- _Assignment_: Below are the records; retype them exactly and omit each picture.

---

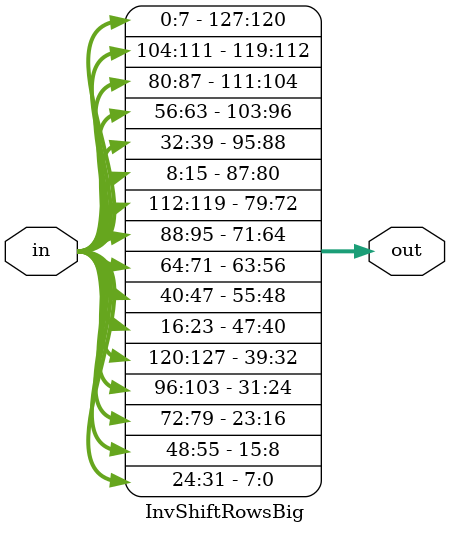
<source format=sv>
module InvShiftRowsBig 
( input        [0:127] in ,
  output logic [0:127] out );
  
  
  //row 0
  
  assign out[0:7] = in[0:7];
  assign out[32:39] = in[32:39];
  assign out[64:71] = in[64:71];
  assign out[96:103] =in[96:103];
  
  
  //row 1
  
  assign out[8:15] = in[104:111];
  assign out[40:47] = in[8:15];
  assign out[72:79] = in[40:47];
  assign out[104:111] = in[72:79];
  
  
  //row 2
  
  assign out[16:23] = in[80:87];
  assign out[48:55] = in[112:119];
  assign out[80:87] = in[16:23];
  assign out[112:119] = in[48:55];
  
  //row 3
  
  assign out[24:31] = in[56:63];
  assign out[56:63] = in[88:95];
  assign out[88:95] = in[120:127];
  assign out[120:127] = in[24:31];
  endmodule
  
</source>
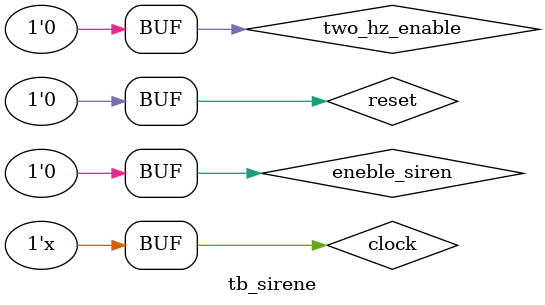
<source format=v>
`timescale 1ns/1ps

module tb_sirene;

reg clock, reset;
reg eneble_siren, two_hz_enable;
wire siren, color;

gerador_sirene alarme (
    .clock(clock), .reset(reset),
    .eneble_siren(eneble_siren), .two_hz_enable(two_hz_enable),
    .siren(siren), .color(color)
);

localparam PERIOD = 10;
localparam PULSE = 11;

always #(PERIOD/2) clock = ~clock;

initial begin
    clock <= 1'b0;
    reset <= 1'b1;
    #PERIOD;
    reset <= 1'b0;
    eneble_siren <= 1'b1;
    #PERIOD;
    two_hz_enable <= 1'b1;
    #PULSE;
    two_hz_enable <= 1'b0;
    #PERIOD;
    two_hz_enable <= 1'b1;
    #PULSE;
    two_hz_enable <= 1'b0;
    #PERIOD;
    eneble_siren <= 1'b0;
    #PERIOD;
end

endmodule
</source>
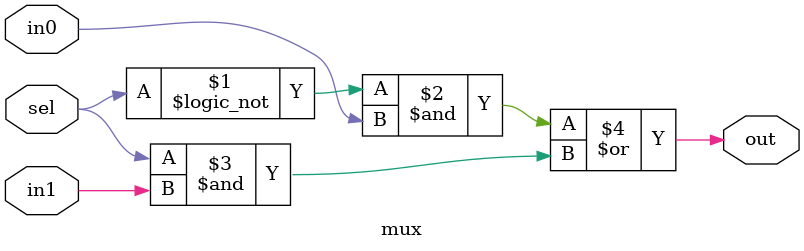
<source format=v>

module mux(sel, in0, in1, out);
    input    sel;
    input    in0;
    input    in1;
    output   out;
    
    assign out = ((!sel & in0) | (sel & in1));
endmodule

</source>
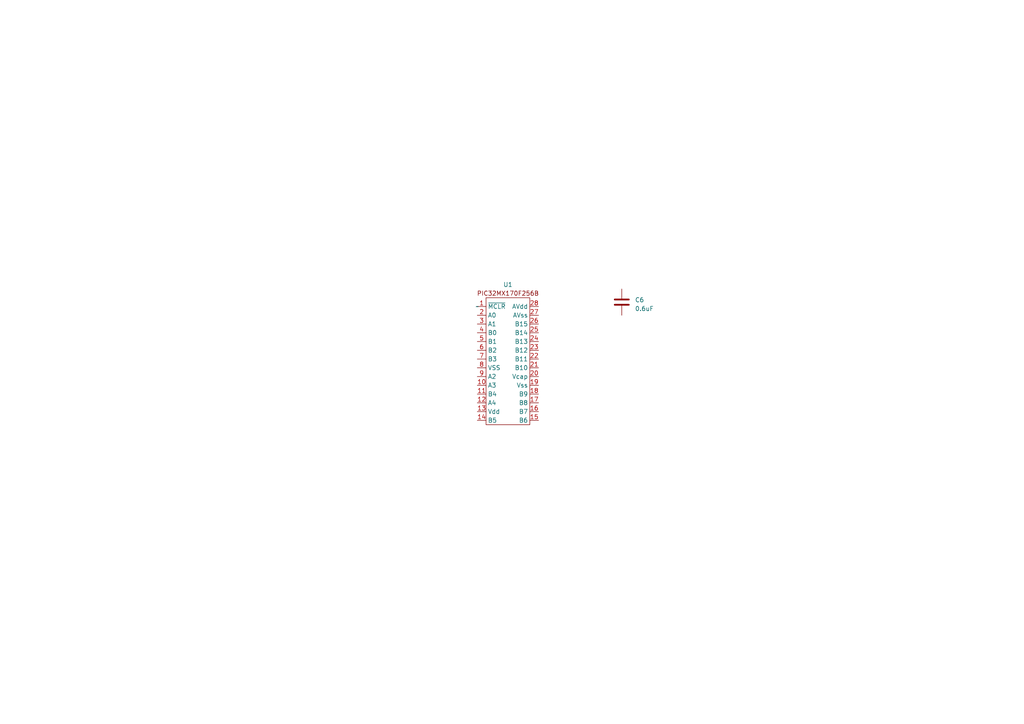
<source format=kicad_sch>
(kicad_sch (version 20230121) (generator eeschema)

  (uuid 8d0f1edf-7cad-445a-8ce4-316b8d2d2677)

  (paper "A4")

  


  (symbol (lib_id "PIC32:PIC32MX170F256B") (at 138.43 88.9 0) (unit 1)
    (in_bom yes) (on_board yes) (dnp no) (fields_autoplaced)
    (uuid 40f0f5da-5152-41e9-8373-2b757f465a0e)
    (property "Reference" "U1" (at 147.32 82.55 0)
      (effects (font (size 1.27 1.27)))
    )
    (property "Value" "~" (at 138.43 88.9 0)
      (effects (font (size 1.27 1.27)))
    )
    (property "Footprint" "" (at 138.43 88.9 0)
      (effects (font (size 1.27 1.27)) hide)
    )
    (property "Datasheet" "" (at 138.43 88.9 0)
      (effects (font (size 1.27 1.27)) hide)
    )
    (pin "1" (uuid 5ef3b158-9fa9-478e-9c97-39690f44c0f3))
    (pin "10" (uuid 9b8d775d-f10d-40b1-b249-28edc61a5bf3))
    (pin "11" (uuid eb1a0dae-898d-4506-a740-e800529f7aba))
    (pin "12" (uuid 4a8cf4fe-f0cc-4632-aafc-1757520c799c))
    (pin "13" (uuid c5ee2611-1ef8-4708-9b7d-a5eecf3cc26f))
    (pin "14" (uuid d2783d0d-8b08-4bb6-9778-780af096cbdc))
    (pin "15" (uuid 34af7a1b-c01e-4d6a-b735-46a07b2431b3))
    (pin "16" (uuid 9e5ff42d-e3e7-4d17-a19f-bb81d2350233))
    (pin "17" (uuid 28a8296b-751d-4b47-beaa-e0b4c28c9d38))
    (pin "18" (uuid be0c53fd-5ef2-4c84-9a7b-378f17e2c7b0))
    (pin "19" (uuid 5a122953-2cac-4147-acec-3cad6481b827))
    (pin "2" (uuid 15bc5392-48a5-4e79-abef-abc61395b11e))
    (pin "20" (uuid ce974e66-d2d1-4666-a689-a22b9c35f928))
    (pin "21" (uuid 2a4ae445-a0ab-4a72-8047-44cb9fc57212))
    (pin "22" (uuid 0d86fe16-584e-4afe-a292-2862aee5a967))
    (pin "23" (uuid 8002f35a-5c5f-4f3b-9b91-8f97f285f029))
    (pin "24" (uuid 0b611330-1cae-455f-98ed-a404b8345713))
    (pin "25" (uuid 9e0a619f-efea-429d-914d-fd85890b4c5c))
    (pin "26" (uuid eb9ab746-1ee4-49c9-8ec5-26528ccfdda0))
    (pin "27" (uuid 3298499f-7c51-414b-aa10-471ed3a92a59))
    (pin "28" (uuid ca45ab42-6a0e-42cd-8231-ba9b801d2adf))
    (pin "3" (uuid 5d886ad8-625d-4afe-b9a1-2e04bd0287bb))
    (pin "4" (uuid 4facaaab-5b74-419a-a51a-6f75b2e50657))
    (pin "5" (uuid 5b3e1b83-f3d6-475a-b3dc-92a5e583153e))
    (pin "6" (uuid 44c13b5a-9420-4463-8e3b-369e2a1fbdf4))
    (pin "7" (uuid 9da4d2bb-7d71-47b8-a759-7af51b7da1ae))
    (pin "8" (uuid 1e43215e-d903-46ff-a3b5-5cac4a2c0f2a))
    (pin "9" (uuid 7a088b91-1e8f-433b-89cd-11b944d04864))
    (instances
      (project "PIC32_pcb"
        (path "/8d0f1edf-7cad-445a-8ce4-316b8d2d2677"
          (reference "U1") (unit 1)
        )
      )
    )
  )

  (symbol (lib_id "Device:C") (at 180.34 87.63 0) (unit 1)
    (in_bom yes) (on_board yes) (dnp no) (fields_autoplaced)
    (uuid 80bb501d-541f-4e87-b125-959060f95663)
    (property "Reference" "C6" (at 184.15 86.995 0)
      (effects (font (size 1.27 1.27)) (justify left))
    )
    (property "Value" "0.6uF" (at 184.15 89.535 0)
      (effects (font (size 1.27 1.27)) (justify left))
    )
    (property "Footprint" "" (at 181.3052 91.44 0)
      (effects (font (size 1.27 1.27)) hide)
    )
    (property "Datasheet" "~" (at 180.34 87.63 0)
      (effects (font (size 1.27 1.27)) hide)
    )
    (pin "1" (uuid 83de4715-80b3-422c-af64-b672d2222394))
    (pin "2" (uuid 2fa98fbc-4b34-4973-acaf-b4f9628fcd9b))
    (instances
      (project "PIC32_pcb"
        (path "/8d0f1edf-7cad-445a-8ce4-316b8d2d2677"
          (reference "C6") (unit 1)
        )
      )
    )
  )

  (sheet_instances
    (path "/" (page "1"))
  )
)

</source>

---

- _Written response_:
<source format=sv>
module InvShiftRowsBig 
( input        [0:127] in ,
  output logic [0:127] out );
  
  
  //row 0
  
  assign out[0:7] = in[0:7];
  assign out[32:39] = in[32:39];
  assign out[64:71] = in[64:71];
  assign out[96:103] =in[96:103];
  
  
  //row 1
  
  assign out[8:15] = in[104:111];
  assign out[40:47] = in[8:15];
  assign out[72:79] = in[40:47];
  assign out[104:111] = in[72:79];
  
  
  //row 2
  
  assign out[16:23] = in[80:87];
  assign out[48:55] = in[112:119];
  assign out[80:87] = in[16:23];
  assign out[112:119] = in[48:55];
  
  //row 3
  
  assign out[24:31] = in[56:63];
  assign out[56:63] = in[88:95];
  assign out[88:95] = in[120:127];
  assign out[120:127] = in[24:31];
  endmodule
  
</source>
<source format=v>
`timescale 1ns/1ps

module tb_sirene;

reg clock, reset;
reg eneble_siren, two_hz_enable;
wire siren, color;

gerador_sirene alarme (
    .clock(clock), .reset(reset),
    .eneble_siren(eneble_siren), .two_hz_enable(two_hz_enable),
    .siren(siren), .color(color)
);

localparam PERIOD = 10;
localparam PULSE = 11;

always #(PERIOD/2) clock = ~clock;

initial begin
    clock <= 1'b0;
    reset <= 1'b1;
    #PERIOD;
    reset <= 1'b0;
    eneble_siren <= 1'b1;
    #PERIOD;
    two_hz_enable <= 1'b1;
    #PULSE;
    two_hz_enable <= 1'b0;
    #PERIOD;
    two_hz_enable <= 1'b1;
    #PULSE;
    two_hz_enable <= 1'b0;
    #PERIOD;
    eneble_siren <= 1'b0;
    #PERIOD;
end

endmodule
</source>
<source format=v>

module mux(sel, in0, in1, out);
    input    sel;
    input    in0;
    input    in1;
    output   out;
    
    assign out = ((!sel & in0) | (sel & in1));
endmodule

</source>
<source format=kicad_sch>
(kicad_sch (version 20230121) (generator eeschema)

  (uuid 8d0f1edf-7cad-445a-8ce4-316b8d2d2677)

  (paper "A4")

  


  (symbol (lib_id "PIC32:PIC32MX170F256B") (at 138.43 88.9 0) (unit 1)
    (in_bom yes) (on_board yes) (dnp no) (fields_autoplaced)
    (uuid 40f0f5da-5152-41e9-8373-2b757f465a0e)
    (property "Reference" "U1" (at 147.32 82.55 0)
      (effects (font (size 1.27 1.27)))
    )
    (property "Value" "~" (at 138.43 88.9 0)
      (effects (font (size 1.27 1.27)))
    )
    (property "Footprint" "" (at 138.43 88.9 0)
      (effects (font (size 1.27 1.27)) hide)
    )
    (property "Datasheet" "" (at 138.43 88.9 0)
      (effects (font (size 1.27 1.27)) hide)
    )
    (pin "1" (uuid 5ef3b158-9fa9-478e-9c97-39690f44c0f3))
    (pin "10" (uuid 9b8d775d-f10d-40b1-b249-28edc61a5bf3))
    (pin "11" (uuid eb1a0dae-898d-4506-a740-e800529f7aba))
    (pin "12" (uuid 4a8cf4fe-f0cc-4632-aafc-1757520c799c))
    (pin "13" (uuid c5ee2611-1ef8-4708-9b7d-a5eecf3cc26f))
    (pin "14" (uuid d2783d0d-8b08-4bb6-9778-780af096cbdc))
    (pin "15" (uuid 34af7a1b-c01e-4d6a-b735-46a07b2431b3))
    (pin "16" (uuid 9e5ff42d-e3e7-4d17-a19f-bb81d2350233))
    (pin "17" (uuid 28a8296b-751d-4b47-beaa-e0b4c28c9d38))
    (pin "18" (uuid be0c53fd-5ef2-4c84-9a7b-378f17e2c7b0))
    (pin "19" (uuid 5a122953-2cac-4147-acec-3cad6481b827))
    (pin "2" (uuid 15bc5392-48a5-4e79-abef-abc61395b11e))
    (pin "20" (uuid ce974e66-d2d1-4666-a689-a22b9c35f928))
    (pin "21" (uuid 2a4ae445-a0ab-4a72-8047-44cb9fc57212))
    (pin "22" (uuid 0d86fe16-584e-4afe-a292-2862aee5a967))
    (pin "23" (uuid 8002f35a-5c5f-4f3b-9b91-8f97f285f029))
    (pin "24" (uuid 0b611330-1cae-455f-98ed-a404b8345713))
    (pin "25" (uuid 9e0a619f-efea-429d-914d-fd85890b4c5c))
    (pin "26" (uuid eb9ab746-1ee4-49c9-8ec5-26528ccfdda0))
    (pin "27" (uuid 3298499f-7c51-414b-aa10-471ed3a92a59))
    (pin "28" (uuid ca45ab42-6a0e-42cd-8231-ba9b801d2adf))
    (pin "3" (uuid 5d886ad8-625d-4afe-b9a1-2e04bd0287bb))
    (pin "4" (uuid 4facaaab-5b74-419a-a51a-6f75b2e50657))
    (pin "5" (uuid 5b3e1b83-f3d6-475a-b3dc-92a5e583153e))
    (pin "6" (uuid 44c13b5a-9420-4463-8e3b-369e2a1fbdf4))
    (pin "7" (uuid 9da4d2bb-7d71-47b8-a759-7af51b7da1ae))
    (pin "8" (uuid 1e43215e-d903-46ff-a3b5-5cac4a2c0f2a))
    (pin "9" (uuid 7a088b91-1e8f-433b-89cd-11b944d04864))
    (instances
      (project "PIC32_pcb"
        (path "/8d0f1edf-7cad-445a-8ce4-316b8d2d2677"
          (reference "U1") (unit 1)
        )
      )
    )
  )

  (symbol (lib_id "Device:C") (at 180.34 87.63 0) (unit 1)
    (in_bom yes) (on_board yes) (dnp no) (fields_autoplaced)
    (uuid 80bb501d-541f-4e87-b125-959060f95663)
    (property "Reference" "C6" (at 184.15 86.995 0)
      (effects (font (size 1.27 1.27)) (justify left))
    )
    (property "Value" "0.6uF" (at 184.15 89.535 0)
      (effects (font (size 1.27 1.27)) (justify left))
    )
    (property "Footprint" "" (at 181.3052 91.44 0)
      (effects (font (size 1.27 1.27)) hide)
    )
    (property "Datasheet" "~" (at 180.34 87.63 0)
      (effects (font (size 1.27 1.27)) hide)
    )
    (pin "1" (uuid 83de4715-80b3-422c-af64-b672d2222394))
    (pin "2" (uuid 2fa98fbc-4b34-4973-acaf-b4f9628fcd9b))
    (instances
      (project "PIC32_pcb"
        (path "/8d0f1edf-7cad-445a-8ce4-316b8d2d2677"
          (reference "C6") (unit 1)
        )
      )
    )
  )

  (sheet_instances
    (path "/" (page "1"))
  )
)

</source>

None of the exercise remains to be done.